— Work instructions —
Set the material down again exactly, line by line, skipping each picture.

Given entries below:

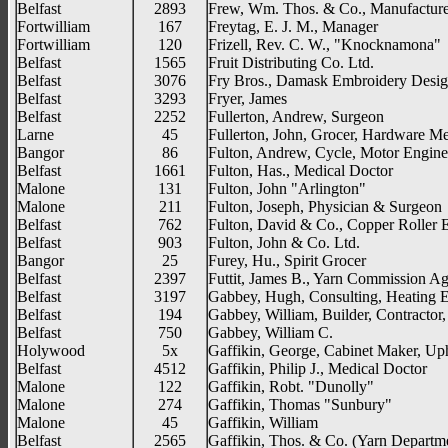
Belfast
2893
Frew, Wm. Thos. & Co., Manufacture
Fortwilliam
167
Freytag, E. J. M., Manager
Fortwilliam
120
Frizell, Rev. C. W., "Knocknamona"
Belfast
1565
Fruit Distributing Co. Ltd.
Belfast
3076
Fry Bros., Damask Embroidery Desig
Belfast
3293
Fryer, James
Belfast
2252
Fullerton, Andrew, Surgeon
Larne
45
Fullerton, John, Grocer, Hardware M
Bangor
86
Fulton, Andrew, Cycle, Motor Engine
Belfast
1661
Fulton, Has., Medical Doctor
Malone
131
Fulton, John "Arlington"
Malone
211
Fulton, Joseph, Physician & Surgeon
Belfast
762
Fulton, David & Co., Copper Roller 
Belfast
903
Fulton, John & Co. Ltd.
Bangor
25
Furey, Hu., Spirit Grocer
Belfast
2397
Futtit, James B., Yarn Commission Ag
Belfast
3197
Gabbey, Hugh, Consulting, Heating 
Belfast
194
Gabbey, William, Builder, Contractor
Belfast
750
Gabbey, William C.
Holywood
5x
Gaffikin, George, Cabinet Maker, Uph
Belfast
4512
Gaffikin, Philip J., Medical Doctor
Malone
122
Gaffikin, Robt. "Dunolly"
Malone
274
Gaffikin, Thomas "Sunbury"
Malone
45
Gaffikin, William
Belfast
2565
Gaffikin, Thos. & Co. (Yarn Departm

End of Given entries.

— Reply —
Belfast
2893
Frew, Wm. Thos. & Co., Manufacture
Fortwilliam
167
Freytag, E. J. M., Manager
Fortwilliam
120
Frizell, Rev. C. W., "Knocknamona"
Belfast
1565
Fruit Distributing Co. Ltd.
Belfast
3076
Fry Bros., Damask Embroidery Desig
Belfast
3293
Fryer, James
Belfast
2252
Fullerton, Andrew, Surgeon
Larne
45
Fullerton, John, Grocer, Hardware M
Bangor
86
Fulton, Andrew, Cycle, Motor Engine
Belfast
1661
Fulton, Has., Medical Doctor
Malone
131
Fulton, John "Arlington"
Malone
211
Fulton, Joseph, Physician & Surgeon
Belfast
762
Fulton, David & Co., Copper Roller 
Belfast
903
Fulton, John & Co. Ltd.
Bangor
25
Furey, Hu., Spirit Grocer
Belfast
2397
Futtit, James B., Yarn Commission Ag
Belfast
3197
Gabbey, Hugh, Consulting, Heating 
Belfast
194
Gabbey, William, Builder, Contractor
Belfast
750
Gabbey, William C.
Holywood
5x
Gaffikin, George, Cabinet Maker, Uph
Belfast
4512
Gaffikin, Philip J., Medical Doctor
Malone
122
Gaffikin, Robt. "Dunolly"
Malone
274
Gaffikin, Thomas "Sunbury"
Malone
45
Gaffikin, William
Belfast
2565
Gaffikin, Thos. & Co. (Yarn Departm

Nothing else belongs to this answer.